--- EXERCICE ÉCRIT ---
Reproduisez mot pour mot le passage de l'article sur l'illettrisme qui va de « J’ai tenté d’aligner » à « les noms discrètement. ».

--- ARTICLE ---

J’ai pourtant tenté de passer mon CAP, toujours sans savoir écrire, avec au programme français, maths, chimie… des matières où il faut apprendre les cours par coeur. Comment ai-je fait ? Sans trop de crainte, bizarrement. Car quand on passe un examen, même avec vingt autres élèves, on est seul face à sa feuille blanche. Personne n’a la possibilité de découvrir votre handicap. Le professeur qui corrige votre copie ne vous connaît pas. Cet anonymat protège et m’a aidée à surmonter l’épreuve…

J’ai tenté d’aligner des mots appris par cœur, dans les différentes matières, avec l’aide de mes sœurs qui me soutenaient à fond. Evidemment, j’ai échoué. Par chance, dans la coiffure on peut travailler même si on a raté son CAP. A 18 ans, je suis entrée dans un salon, car je suis douée pour la coiffure, que j’aime par-dessus tout. Mais, évidemment, j’ai vite été rattrapée par l’illettrisme, car même en stage, on ne se borne pas à faire des shampoings et des brushings. Il fallait noter toutes les coiffures réalisées dans la journée : "coupe asymétrique", "carré plongeant"… Là encore, comme pour le train de banlieue, j’avais des astuces pour m’en sortir. Je les trouvais dans nos revues professionnelles, et je m’installais dans un coin pour recopier les noms discrètement.

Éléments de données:
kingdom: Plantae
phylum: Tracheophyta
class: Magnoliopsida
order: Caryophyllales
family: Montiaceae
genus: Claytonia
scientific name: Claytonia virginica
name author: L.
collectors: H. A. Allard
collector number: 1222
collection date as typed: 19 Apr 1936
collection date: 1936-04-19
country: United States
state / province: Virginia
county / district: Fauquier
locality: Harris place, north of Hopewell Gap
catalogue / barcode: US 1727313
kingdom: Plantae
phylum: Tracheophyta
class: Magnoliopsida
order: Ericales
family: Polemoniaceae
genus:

--- RÉSULTAT ATTENDU ---
J’ai tenté d’aligner des mots appris par cœur, dans les différentes matières, avec l’aide de mes sœurs qui me soutenaient à fond. Evidemment, j’ai échoué. Par chance, dans la coiffure on peut travailler même si on a raté son CAP. A 18 ans, je suis entrée dans un salon, car je suis douée pour la coiffure, que j’aime par-dessus tout. Mais, évidemment, j’ai vite été rattrapée par l’illettrisme, car même en stage, on ne se borne pas à faire des shampoings et des brushings. Il fallait noter toutes les coiffures réalisées dans la journée : "coupe asymétrique", "carré plongeant"… Là encore, comme pour le train de banlieue, j’avais des astuces pour m’en sortir. Je les trouvais dans nos revues professionnelles, et je m’installais dans un coin pour recopier les noms discrètement.